We fell into each other giggling, but my laughter quickly dissolved when a tall shadow stepped into the bar. I sat up, heart pounding. He had broad shoulders, the same light brown hair . . .
But it wasn’t Max.
My chest felt like it was too small for everything inside it.
“Ouch,” I moaned, rubbing over my heart. “Last time I was so far beyond feeling sad I was just mad. This just hurts.”
Chloe threw an arm around me. “Men suck.”
Her phone rang and she answered it after barely one ring. “I’m at a bar.” She paused, listening, then said, “Yeah, we’re getting day-drunk . . . She’s sad and I want to castrate him . . . I know. I will . . . I promise I won’t throw up all over the new carpet, settle down. I’ll see you later.” She ended the call and gave the phone the finger. “Such a bossy ass.”

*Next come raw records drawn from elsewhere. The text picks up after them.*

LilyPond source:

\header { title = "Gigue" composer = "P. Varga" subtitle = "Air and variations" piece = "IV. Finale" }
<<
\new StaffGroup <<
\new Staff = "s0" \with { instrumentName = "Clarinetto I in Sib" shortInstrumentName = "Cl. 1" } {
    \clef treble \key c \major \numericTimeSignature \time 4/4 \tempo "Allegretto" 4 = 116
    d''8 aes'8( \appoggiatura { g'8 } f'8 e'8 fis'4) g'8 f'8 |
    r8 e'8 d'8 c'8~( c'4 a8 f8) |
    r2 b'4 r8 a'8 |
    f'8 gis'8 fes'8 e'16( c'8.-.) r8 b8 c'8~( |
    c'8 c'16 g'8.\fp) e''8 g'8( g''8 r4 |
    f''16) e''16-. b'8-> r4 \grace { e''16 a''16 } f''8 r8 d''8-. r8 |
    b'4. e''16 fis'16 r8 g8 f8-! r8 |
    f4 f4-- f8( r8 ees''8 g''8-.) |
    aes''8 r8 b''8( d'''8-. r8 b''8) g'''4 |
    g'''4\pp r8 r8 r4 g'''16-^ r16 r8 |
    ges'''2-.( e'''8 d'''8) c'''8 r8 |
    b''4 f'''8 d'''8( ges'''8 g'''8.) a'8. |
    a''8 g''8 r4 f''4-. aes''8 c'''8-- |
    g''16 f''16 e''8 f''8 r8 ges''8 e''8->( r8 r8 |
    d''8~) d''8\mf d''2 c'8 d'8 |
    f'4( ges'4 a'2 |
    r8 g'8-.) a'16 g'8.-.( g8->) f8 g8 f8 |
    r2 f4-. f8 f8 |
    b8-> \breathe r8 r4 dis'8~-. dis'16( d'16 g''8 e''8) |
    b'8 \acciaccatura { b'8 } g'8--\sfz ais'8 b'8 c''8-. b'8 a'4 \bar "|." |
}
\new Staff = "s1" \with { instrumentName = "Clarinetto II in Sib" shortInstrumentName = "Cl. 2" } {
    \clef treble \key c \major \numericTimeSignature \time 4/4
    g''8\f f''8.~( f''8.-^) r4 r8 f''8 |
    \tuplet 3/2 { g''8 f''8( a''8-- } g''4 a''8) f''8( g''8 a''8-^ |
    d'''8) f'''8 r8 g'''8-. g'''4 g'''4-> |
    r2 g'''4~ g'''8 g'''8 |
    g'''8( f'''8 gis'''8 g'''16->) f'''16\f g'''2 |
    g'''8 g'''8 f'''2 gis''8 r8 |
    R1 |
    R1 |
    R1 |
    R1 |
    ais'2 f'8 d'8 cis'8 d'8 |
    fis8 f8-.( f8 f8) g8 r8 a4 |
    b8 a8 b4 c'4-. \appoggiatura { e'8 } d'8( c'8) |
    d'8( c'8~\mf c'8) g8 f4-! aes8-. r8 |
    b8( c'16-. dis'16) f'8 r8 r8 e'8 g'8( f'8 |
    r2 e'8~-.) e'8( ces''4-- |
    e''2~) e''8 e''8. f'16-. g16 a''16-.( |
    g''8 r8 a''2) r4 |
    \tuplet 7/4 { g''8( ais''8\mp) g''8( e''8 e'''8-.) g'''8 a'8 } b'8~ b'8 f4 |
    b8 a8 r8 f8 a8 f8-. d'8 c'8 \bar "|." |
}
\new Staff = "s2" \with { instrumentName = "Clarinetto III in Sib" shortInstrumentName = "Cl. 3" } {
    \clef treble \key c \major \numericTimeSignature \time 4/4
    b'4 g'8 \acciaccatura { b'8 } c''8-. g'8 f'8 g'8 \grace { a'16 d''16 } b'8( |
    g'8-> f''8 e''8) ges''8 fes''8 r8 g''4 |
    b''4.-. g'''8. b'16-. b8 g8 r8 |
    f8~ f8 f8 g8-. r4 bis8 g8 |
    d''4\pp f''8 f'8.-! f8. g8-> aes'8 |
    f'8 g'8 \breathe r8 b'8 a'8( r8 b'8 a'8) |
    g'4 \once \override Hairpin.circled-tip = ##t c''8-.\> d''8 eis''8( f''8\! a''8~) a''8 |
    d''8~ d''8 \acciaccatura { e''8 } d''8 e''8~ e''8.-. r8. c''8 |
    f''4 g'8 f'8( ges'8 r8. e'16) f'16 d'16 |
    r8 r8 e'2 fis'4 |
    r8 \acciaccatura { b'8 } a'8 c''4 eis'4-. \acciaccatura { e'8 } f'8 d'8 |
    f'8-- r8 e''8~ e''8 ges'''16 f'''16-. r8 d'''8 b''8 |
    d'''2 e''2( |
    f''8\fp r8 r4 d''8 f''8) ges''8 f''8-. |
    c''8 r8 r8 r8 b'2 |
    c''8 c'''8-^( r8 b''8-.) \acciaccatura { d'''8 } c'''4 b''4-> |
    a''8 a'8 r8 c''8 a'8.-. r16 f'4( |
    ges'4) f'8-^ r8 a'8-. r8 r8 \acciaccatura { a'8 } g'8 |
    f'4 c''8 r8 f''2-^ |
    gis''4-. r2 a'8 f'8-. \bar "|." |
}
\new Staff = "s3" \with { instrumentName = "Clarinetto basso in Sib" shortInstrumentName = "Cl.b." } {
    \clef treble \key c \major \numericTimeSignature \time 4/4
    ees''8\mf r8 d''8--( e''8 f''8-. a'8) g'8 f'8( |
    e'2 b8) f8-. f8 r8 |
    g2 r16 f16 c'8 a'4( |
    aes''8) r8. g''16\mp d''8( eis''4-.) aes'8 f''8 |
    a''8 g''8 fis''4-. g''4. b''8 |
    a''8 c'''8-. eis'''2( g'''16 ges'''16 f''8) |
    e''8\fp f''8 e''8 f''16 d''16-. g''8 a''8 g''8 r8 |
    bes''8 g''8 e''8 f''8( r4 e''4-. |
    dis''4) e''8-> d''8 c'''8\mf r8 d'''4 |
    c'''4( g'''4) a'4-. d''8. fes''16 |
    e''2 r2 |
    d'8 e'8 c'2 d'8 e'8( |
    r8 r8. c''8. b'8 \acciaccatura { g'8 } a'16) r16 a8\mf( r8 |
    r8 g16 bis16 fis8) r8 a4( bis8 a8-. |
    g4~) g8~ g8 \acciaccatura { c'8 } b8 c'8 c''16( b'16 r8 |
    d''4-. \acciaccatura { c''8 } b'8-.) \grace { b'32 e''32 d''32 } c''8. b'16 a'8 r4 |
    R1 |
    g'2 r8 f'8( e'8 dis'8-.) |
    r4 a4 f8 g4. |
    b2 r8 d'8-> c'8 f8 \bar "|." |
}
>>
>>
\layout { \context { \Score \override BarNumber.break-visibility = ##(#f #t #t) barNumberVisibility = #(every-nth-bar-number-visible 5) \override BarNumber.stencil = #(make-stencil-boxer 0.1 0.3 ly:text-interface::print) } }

And then she slumped against me. “You deserve a guy like Bennett.”
George bent down, inspecting us and shaking his head. “You two are a mess. Tomorrow night we’re doing Buck Up Sara Time the gay way.”
Tuesday night, George took us to a gay bar, packed wall-to-wall with people, pounding with music. It was exactly the kind of place I wanted to go with him in happier times, but now it only reminded me of how miserable I was. And the truth was, I didn’t really want to go out and party. I didn’t want to be in the middle of a fifteen-man grindfest. I wanted to find a way to just skip time, and get to that point where Max didn’t matter anymore.